> **Extract to read**
“I hold all members of the District of Columbia National Guard to the highest of standards,” Maj. Gen. William Walker, DCNG commanding general, said in a statement.
President Donald Trump activated the nearly 1,300 D.C. National Guardsmen on Monday to help local law enforcement respond to the protests, and on Tuesday governors sent an additional 1,500 Guardsmen from other states.
Gen. Joseph Lengyel, chief of the National Guard Bureau, stressed the difficult and delicate mission the Guard faces in helping tamp down the protests, noting that the Guard members “live and work and are from these communities.
“The civil unrest mission is one of the most difficult and dangerous missions that we do here in our domestic portfolio,” Lengyel said. “Generally, this mission is an uncomfortable mission. They don’t like doing it.”

> **Your goal**
Write the next few sentences of the report on the D.C. National Guard deployment during the protests, picking up after Lengyel's remark that Guard members don't like the civil unrest mission.

(Saved entries)
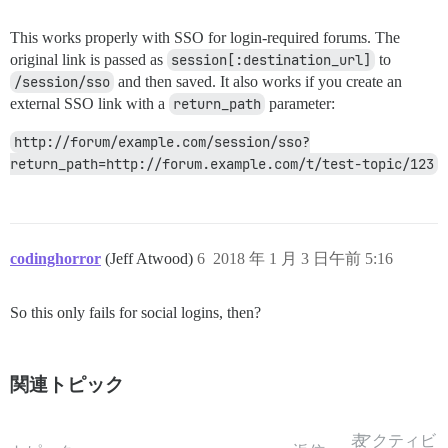
This works properly with SSO for login-required forums. The
original link is passed as
session[:destination_url]
to
/session/sso
and then saved. It also works if you create an
external SSO link with a
return_path
parameter:
http://forum/example.com/session/sso?
return_path=http://forum.example.com/t/test-topic/123
codinghorror
(Jeff Atwood)
6
2018 年 1 月 3 日午前 5:16
So this only fails for social logins, then?
関連トピック
表
アクティビ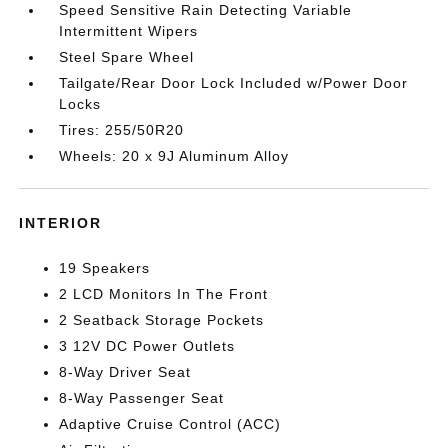
Speed Sensitive Rain Detecting Variable
Intermittent Wipers
Steel Spare Wheel
Tailgate/Rear Door Lock Included w/Power Door
Locks
Tires: 255/50R20
Wheels: 20 x 9J Aluminum Alloy
INTERIOR
19 Speakers
2 LCD Monitors In The Front
2 Seatback Storage Pockets
3 12V DC Power Outlets
8-Way Driver Seat
8-Way Passenger Seat
Adaptive Cruise Control (ACC)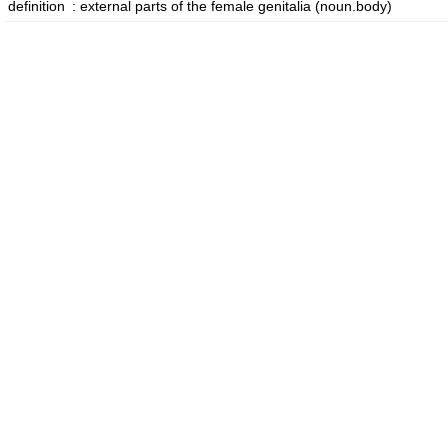
definition
:
external parts of the female genitalia
(noun.body)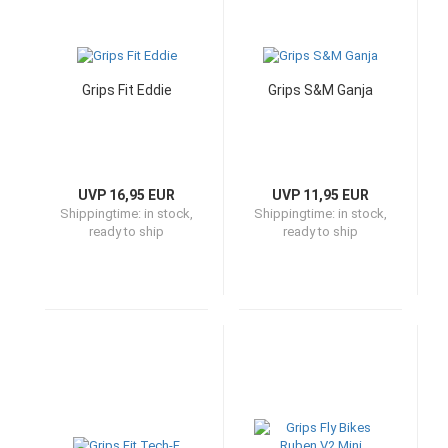
Grips Fit Eddie
Grips S&M Ganja
UVP 16,95 EUR
UVP 11,95 EUR
Shippingtime:
in stock,
Shippingtime:
in stock,
ready to ship
ready to ship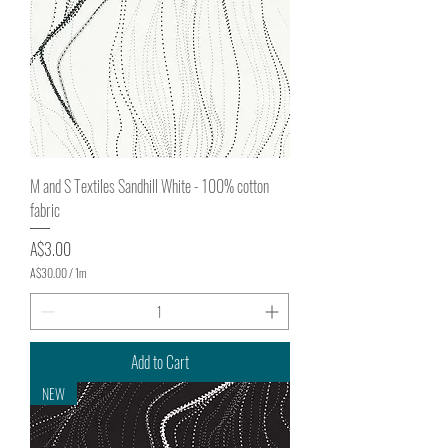
t
e
r
s
M and S Textiles Sandhill White - 100% cotton
fabric
Price
A$3.00
A$30.00
/
1m
A
$
3
0
.
Add to Cart
0
0
NEW
p
e
r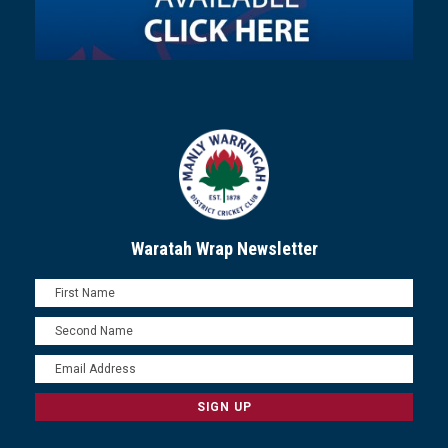
Waratah Wrap Newsletter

> **Answer section**
In addition to the National Guardsmen and local police, Defense Secretary Mark Esper moved roughly 1,600 active-duty Army troops into the National Capitol Region from infantry and military police units from Fort Bragg, N.C., and Fort Drum, N.Y.
The units are on “heightened alert status” but have not yet been deployed in support of civil authorities, according to Pentagon spokesperson Jonathan Hoffman.
As of midday Tuesday, governors in 23 states and the District of Columbia have activated more than 20,400 National Guard members to assist state and local law enforcement in dealing with the protests. This is in addition to the 42,000 Guardsmen in all 50 states, three territories and D.C. who are supporting the Covid-19 response.